阿飛是立刻開口,「晉哥,這個事情我是知道一點,烏鴉讓我盯著駱駝老大,就是要想辦法打聽到駱駝老大跟晉哥你的交易時間。」
「烏鴉是想要再你們兩個交易完了之後,然後立刻是找到晉哥你進行交易,他想要比沙蜢快上一步,這樣就能夠更加快速的出貨,就能夠賺更多的錢了。」
「晉哥,我下午的時候跟烏鴉傳遞了一個消息,說你跟駱駝老大的交易,是要三天之後才行,晉哥你儘管放心,其他我就沒有聽到任何有用的東西了。」
已經是這種地步了,阿飛當然是不會對陳晉有任何的隱瞞,相反的,為了不讓陳晉把怒火牽連到自己的身上來,阿飛是有什麼就說什麼,爭取能夠給陳晉提供更多的消息,期待陳晉能夠放他一馬。
陳晉當然是不會相信烏鴉僅僅只是有這麼的一個想法,他可是知道一點烏鴉的野心。
但是陳晉也不會去傻乎乎的拆穿,「原來是這樣,害的我還以為自己這邊是被警方盯上了,所以給我來了一個臥底呢。」
陳晉朝著王建國揮了揮手,「建國,既然是誤會一場,那就把人給放開,不用再綁著了。」
聽到了陳晉的命令,王建國是立刻上千,把綁在阿飛身上的繩索解了開來。
失去了繩索的支撐,阿飛是立刻癱倒在了地上,剛才的事情真的是把他給嚇壞了,還以為今天他就是要完蛋了呢。

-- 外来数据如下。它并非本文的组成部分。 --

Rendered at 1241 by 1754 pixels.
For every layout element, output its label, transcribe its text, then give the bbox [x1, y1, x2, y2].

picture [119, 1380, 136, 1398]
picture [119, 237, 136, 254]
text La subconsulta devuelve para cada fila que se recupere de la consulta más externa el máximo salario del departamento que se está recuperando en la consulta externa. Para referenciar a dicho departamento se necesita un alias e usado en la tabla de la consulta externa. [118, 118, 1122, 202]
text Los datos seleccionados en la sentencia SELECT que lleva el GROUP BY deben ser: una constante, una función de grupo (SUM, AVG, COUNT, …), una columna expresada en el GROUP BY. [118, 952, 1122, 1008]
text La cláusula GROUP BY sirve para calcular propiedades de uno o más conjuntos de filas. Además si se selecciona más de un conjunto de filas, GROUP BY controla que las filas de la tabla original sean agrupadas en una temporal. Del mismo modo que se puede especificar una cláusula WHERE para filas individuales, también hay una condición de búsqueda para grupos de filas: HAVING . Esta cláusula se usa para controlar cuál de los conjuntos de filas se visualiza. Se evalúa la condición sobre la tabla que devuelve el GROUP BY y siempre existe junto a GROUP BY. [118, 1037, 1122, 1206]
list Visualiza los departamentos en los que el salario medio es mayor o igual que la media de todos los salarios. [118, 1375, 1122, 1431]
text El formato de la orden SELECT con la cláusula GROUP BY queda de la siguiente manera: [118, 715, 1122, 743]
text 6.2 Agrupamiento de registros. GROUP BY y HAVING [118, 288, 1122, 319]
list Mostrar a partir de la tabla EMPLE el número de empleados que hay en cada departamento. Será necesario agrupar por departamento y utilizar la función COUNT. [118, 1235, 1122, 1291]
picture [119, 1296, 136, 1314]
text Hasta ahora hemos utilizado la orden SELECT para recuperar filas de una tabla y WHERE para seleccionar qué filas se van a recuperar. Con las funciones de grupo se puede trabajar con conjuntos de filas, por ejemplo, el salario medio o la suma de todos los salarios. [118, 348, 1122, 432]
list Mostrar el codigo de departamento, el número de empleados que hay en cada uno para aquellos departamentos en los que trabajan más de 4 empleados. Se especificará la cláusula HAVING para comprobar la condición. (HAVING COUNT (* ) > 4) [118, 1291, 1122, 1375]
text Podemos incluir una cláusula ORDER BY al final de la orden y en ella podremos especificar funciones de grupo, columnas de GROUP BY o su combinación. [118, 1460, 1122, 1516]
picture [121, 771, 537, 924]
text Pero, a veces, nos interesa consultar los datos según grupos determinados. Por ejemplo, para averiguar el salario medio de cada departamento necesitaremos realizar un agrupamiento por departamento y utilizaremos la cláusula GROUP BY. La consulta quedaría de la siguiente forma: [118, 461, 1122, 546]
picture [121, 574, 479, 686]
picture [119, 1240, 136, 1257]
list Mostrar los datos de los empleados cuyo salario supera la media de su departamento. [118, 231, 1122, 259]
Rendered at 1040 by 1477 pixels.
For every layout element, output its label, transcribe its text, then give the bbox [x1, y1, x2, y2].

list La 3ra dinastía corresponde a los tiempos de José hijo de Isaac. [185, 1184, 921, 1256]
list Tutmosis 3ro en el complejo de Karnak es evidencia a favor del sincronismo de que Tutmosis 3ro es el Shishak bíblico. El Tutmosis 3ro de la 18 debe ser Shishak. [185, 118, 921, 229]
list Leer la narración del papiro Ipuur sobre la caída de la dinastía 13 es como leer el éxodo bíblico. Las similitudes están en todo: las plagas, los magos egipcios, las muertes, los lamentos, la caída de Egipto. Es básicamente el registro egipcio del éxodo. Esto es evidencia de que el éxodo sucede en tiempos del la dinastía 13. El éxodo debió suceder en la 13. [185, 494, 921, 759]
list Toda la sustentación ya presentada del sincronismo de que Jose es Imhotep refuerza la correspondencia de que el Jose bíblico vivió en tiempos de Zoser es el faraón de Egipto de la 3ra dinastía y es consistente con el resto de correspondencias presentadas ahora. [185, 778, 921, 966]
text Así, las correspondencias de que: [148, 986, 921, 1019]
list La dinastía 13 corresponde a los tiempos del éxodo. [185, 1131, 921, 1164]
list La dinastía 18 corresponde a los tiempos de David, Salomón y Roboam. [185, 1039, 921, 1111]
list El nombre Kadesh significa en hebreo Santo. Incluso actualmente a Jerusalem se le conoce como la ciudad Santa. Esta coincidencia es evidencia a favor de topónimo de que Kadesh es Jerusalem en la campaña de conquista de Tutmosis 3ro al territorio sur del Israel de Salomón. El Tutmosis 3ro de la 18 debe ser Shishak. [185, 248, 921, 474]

看了一眼癱倒在地上的阿飛,陳晉再一次的開口,「飛仔,這是第一次,同時我希望這樣的事情也是最後一次了,我陳晉可不喜歡讓人盯著,聊個天也是讓人竊聽。」
「阿飛你跟烏鴉兩個人的交易我不管,但是如果你再把竊聽器這種東西放到我的地盤,那阿飛你就等死吧。」
「好,好!」阿飛是連連點頭,跟陳晉保證,「晉哥你儘管放心,以後我阿飛是絕對不會在做這樣的事情,如果還有下次,那就讓我阿飛不得好死!」
都已經是到了這種地步了,阿飛當然是需要取得陳晉的信任,誰都不會喜歡自己的一言一行讓人偷窺偷聽著。
雖然這個事情是烏鴉的吩咐,但是在出了事情之後,烏鴉是絕對不會站出來給阿飛背黑鍋的。
而且這個事情惹惱的可是陳晉和駱駝兩個人,一個是東星社龍頭老大,另一個則是東星社新晉大老,陳晉剛把王寶的地盤吃掉,這個時候正是他風頭正盛的時候。
哪怕只要有任何一個對他不滿,阿飛就完蛋了。
而且陳晉這麼說,那也就是說他今天是不想要幹掉自己了,這麼一想,阿飛是狠狠的鬆了一口氣。
「嗯!」陳晉無所謂的點點頭,「建國,等會把飛仔送回去。」
「飛仔,臉上的這個傷,如果有人問起來,我相信你應該是能夠自己找好理由的吧。」
說完這些之後,陳晉就是起身離開。
誰都沒有發現,在轉身了之後,陳晉的臉上是露出了一個非常詭異的笑容。